R. E. Donahue and colleagues (1992) give a good example of this from Tuscany, in which a Mesolithic cave-dwelling population acquired Neolithic pottery. Milutin Garasanin and Ivana Radovanovic (2001) give another example, this time of a Neolithic pot in a "Mesolithic" house in Lepenski Vir (Danube Basin). As noted above, the late hunter-gatherers of the North Sea and Baltic coastlines also acquired farmer goods such as polished axes. Some late Mesolithic sites in the Netherlands contain cereal remains, presumed traded in rather than locally cultivated. The archaeological record of the late Mesolithic in Europe must contain many more examples of this type, often difficult to recognize if the transition to agriculture occurred rapidly. Such situations carry no necessary implications for a unilateral Mesolithic adoption of agriculture.
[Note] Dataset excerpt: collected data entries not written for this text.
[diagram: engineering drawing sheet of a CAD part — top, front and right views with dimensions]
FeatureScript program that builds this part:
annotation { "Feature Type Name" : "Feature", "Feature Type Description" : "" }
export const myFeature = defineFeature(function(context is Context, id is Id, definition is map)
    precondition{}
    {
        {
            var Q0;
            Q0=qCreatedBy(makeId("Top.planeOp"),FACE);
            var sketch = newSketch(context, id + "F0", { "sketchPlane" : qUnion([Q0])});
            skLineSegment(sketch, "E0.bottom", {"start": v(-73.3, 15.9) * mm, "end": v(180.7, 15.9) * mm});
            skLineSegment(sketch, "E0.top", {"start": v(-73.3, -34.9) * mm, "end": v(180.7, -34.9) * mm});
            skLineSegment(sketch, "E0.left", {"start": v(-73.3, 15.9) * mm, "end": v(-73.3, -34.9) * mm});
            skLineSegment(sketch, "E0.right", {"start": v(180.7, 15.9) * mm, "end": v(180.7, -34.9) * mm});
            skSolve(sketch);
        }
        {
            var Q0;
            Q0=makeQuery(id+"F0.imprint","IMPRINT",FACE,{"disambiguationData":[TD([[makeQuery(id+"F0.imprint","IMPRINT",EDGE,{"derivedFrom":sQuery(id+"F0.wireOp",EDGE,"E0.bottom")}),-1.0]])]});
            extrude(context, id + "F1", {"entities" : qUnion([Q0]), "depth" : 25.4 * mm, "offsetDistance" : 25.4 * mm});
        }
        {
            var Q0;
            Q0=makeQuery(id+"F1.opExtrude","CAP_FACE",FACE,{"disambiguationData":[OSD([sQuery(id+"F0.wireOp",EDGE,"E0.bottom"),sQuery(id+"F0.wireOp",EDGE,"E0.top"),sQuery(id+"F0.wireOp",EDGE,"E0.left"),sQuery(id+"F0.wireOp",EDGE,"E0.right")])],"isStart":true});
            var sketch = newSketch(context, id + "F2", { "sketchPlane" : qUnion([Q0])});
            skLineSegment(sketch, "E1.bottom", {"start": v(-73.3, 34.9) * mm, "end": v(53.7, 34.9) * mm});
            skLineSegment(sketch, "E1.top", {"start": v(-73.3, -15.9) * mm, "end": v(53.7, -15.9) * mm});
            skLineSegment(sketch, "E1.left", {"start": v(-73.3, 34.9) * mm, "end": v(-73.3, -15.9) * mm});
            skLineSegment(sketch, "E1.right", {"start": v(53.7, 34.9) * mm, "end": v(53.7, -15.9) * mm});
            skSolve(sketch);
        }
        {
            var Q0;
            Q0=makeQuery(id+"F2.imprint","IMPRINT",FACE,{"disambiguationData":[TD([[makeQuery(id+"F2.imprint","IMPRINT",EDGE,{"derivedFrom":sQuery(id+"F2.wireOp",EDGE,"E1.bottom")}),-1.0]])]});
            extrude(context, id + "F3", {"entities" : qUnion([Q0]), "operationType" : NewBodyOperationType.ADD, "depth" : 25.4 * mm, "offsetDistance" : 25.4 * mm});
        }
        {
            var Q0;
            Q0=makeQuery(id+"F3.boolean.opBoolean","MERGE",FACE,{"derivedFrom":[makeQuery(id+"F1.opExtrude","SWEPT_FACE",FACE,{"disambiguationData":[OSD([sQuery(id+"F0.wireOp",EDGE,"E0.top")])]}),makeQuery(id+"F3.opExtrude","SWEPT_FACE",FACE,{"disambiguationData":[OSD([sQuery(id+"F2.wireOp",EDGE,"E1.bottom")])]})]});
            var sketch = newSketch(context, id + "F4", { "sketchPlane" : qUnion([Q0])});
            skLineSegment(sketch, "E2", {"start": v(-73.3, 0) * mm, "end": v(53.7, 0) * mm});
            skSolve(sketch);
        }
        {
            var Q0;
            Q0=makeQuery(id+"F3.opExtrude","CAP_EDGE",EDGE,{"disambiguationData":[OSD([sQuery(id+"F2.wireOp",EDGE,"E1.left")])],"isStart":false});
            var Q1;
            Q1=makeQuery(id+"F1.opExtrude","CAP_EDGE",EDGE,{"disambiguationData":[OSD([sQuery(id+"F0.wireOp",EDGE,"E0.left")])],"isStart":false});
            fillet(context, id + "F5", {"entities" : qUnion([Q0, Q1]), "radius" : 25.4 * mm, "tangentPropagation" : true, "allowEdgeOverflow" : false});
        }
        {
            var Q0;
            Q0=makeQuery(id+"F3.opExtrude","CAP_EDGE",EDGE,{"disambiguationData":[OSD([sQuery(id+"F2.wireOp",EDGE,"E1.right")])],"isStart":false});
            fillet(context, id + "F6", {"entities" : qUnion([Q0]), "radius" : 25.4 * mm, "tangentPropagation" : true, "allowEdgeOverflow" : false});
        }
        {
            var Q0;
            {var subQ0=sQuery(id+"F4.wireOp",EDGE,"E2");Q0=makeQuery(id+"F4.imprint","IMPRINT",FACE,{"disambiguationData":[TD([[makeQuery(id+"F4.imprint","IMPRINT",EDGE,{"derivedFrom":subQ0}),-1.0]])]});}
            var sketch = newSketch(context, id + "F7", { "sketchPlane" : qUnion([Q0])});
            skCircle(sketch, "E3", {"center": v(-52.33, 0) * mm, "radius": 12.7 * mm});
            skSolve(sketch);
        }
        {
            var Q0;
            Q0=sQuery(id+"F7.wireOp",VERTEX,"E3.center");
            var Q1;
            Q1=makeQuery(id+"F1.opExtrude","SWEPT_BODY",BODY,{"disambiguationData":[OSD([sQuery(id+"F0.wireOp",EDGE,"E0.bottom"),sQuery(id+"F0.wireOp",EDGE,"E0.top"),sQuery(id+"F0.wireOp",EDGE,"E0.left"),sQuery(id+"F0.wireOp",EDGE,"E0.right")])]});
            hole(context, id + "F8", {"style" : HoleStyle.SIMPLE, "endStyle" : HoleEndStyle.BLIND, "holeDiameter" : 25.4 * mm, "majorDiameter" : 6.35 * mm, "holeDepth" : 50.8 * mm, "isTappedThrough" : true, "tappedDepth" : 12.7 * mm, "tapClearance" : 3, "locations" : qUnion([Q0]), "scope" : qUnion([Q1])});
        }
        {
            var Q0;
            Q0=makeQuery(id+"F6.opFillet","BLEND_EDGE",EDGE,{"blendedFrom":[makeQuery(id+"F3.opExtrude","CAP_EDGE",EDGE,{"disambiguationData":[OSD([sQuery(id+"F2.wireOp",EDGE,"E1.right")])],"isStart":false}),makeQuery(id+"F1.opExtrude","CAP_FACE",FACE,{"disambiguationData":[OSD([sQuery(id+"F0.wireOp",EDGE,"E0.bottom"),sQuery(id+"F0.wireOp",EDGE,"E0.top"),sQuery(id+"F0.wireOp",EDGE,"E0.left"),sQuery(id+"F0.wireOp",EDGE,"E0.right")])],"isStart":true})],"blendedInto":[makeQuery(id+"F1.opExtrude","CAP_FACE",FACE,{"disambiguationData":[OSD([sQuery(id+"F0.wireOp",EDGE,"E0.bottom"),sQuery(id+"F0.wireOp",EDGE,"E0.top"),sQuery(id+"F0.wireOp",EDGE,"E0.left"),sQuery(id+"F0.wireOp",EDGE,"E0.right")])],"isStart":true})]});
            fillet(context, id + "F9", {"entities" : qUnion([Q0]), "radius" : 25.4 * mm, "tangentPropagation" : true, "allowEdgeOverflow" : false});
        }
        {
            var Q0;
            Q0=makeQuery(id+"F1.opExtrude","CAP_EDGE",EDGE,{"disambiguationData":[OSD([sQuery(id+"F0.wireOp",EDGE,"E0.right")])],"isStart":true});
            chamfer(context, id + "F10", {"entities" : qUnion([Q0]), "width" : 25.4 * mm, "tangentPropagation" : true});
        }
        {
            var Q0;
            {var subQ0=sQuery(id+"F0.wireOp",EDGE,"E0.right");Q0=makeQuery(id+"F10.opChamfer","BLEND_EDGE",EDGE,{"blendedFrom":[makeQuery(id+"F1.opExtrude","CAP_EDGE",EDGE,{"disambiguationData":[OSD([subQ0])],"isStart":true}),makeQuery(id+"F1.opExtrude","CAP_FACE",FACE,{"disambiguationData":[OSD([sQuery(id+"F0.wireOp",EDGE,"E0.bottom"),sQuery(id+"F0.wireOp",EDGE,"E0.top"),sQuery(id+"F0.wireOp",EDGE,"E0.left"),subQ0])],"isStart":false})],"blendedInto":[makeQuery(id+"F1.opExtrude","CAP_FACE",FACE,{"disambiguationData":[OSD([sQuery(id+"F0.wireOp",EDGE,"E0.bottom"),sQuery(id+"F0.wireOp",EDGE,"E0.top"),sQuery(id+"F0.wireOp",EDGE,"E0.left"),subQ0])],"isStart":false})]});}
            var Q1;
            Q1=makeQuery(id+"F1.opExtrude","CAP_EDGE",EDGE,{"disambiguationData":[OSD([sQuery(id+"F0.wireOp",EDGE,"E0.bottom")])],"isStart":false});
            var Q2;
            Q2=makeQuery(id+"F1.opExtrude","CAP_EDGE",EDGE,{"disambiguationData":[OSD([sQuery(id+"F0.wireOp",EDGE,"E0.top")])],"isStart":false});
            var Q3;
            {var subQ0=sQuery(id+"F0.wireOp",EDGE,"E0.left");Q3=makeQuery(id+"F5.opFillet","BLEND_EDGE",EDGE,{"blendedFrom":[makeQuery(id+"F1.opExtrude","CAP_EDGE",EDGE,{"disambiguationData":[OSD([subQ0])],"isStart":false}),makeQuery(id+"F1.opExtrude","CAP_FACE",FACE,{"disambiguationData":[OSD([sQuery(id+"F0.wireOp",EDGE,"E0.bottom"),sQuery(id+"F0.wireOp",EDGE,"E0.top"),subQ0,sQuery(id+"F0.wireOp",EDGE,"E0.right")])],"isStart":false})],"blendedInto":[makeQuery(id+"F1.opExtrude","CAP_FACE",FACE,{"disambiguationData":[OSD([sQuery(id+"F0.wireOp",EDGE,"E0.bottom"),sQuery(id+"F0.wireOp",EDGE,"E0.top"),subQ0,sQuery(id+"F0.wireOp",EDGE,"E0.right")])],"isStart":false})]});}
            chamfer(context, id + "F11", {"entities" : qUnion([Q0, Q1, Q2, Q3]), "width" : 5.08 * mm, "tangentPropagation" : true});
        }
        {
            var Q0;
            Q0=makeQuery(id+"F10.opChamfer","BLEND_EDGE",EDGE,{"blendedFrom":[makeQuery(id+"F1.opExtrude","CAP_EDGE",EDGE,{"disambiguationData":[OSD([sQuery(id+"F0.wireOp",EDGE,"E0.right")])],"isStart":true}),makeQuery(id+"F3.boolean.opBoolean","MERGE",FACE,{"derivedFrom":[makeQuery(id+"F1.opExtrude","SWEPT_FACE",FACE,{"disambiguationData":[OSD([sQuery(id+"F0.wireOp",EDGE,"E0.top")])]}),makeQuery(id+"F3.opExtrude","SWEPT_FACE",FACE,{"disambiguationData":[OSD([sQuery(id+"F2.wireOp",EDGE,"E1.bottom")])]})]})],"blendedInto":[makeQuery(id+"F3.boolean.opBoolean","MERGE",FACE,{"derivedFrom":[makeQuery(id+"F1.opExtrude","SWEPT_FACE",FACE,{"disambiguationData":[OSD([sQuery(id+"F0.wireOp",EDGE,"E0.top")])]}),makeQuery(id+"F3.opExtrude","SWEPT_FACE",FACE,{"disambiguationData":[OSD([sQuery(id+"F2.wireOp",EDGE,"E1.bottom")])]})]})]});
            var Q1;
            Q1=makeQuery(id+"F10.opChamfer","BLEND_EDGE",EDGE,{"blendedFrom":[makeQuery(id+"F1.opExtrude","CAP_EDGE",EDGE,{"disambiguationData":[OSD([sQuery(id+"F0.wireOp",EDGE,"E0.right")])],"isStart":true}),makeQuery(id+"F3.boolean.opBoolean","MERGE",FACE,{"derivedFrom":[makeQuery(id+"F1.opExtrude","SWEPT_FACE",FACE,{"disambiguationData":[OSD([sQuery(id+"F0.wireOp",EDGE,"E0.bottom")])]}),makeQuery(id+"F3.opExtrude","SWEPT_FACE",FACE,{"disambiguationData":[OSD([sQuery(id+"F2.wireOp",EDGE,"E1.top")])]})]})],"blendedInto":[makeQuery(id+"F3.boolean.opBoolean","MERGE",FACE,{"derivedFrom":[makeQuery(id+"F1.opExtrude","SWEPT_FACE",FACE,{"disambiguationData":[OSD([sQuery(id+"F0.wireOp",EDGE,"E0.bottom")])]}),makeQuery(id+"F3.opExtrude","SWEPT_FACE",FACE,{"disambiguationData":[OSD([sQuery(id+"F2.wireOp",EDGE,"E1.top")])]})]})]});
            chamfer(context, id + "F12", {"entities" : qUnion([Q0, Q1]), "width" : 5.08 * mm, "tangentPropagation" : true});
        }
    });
At the opposite end of the spectrum, farmers who inhabit game-rich agricultural frontiers can switch temporarily to hunting and almost lose their agricultural heritage, becoming virtual hunters and gatherers again, as did many early Polynesian populations in the Pacific Islands." Admittedly, the Pacific islands east of the Solomons had no Mesolithic hunters - the first farmers found them pristine and well stocked with wild avifaunas. But clearly it is possible for frontier Neolithic populations to masquerade as Mesolithic hunters, a

circumstance noted for the earliest Neolithic in central Europe by John Alexander (1978). Marek Zvelebil (1989) has also noted that many Neolithic sites in Europe do not appear to have actual evidence for agriculture, perhaps reflecting temporary shifts into foraging (although this could as well reflect poor preservation of organic remains).
Figure 4.6 The genesis of megalithic monuments from interaction between the LBK farming tradition and the Mesolithic "round-structure tradition" in
northwestern Europe, mid-sixth to third millennia ac, according to Andrew Sherratt 1997a.
There can also be side-by-side interdigitated coexistence of hunters and farmers for long periods, a situation not to be confused with the long-term and rather hostile hunter-farmer frontier suggested by Keeley for Belgium during the LBK (above). As in many ethnographic situations, hunters and farmers can exchange and coexist in a mosaic of neighboring territories. Susan Gregg (1988) favors such a scenario for LBK farmers and their presumed Mesolithic contemporaries in southern Germany. As long as there are niches, hunters can of course survive for millennia amongst farmers, but only if the conditions are right.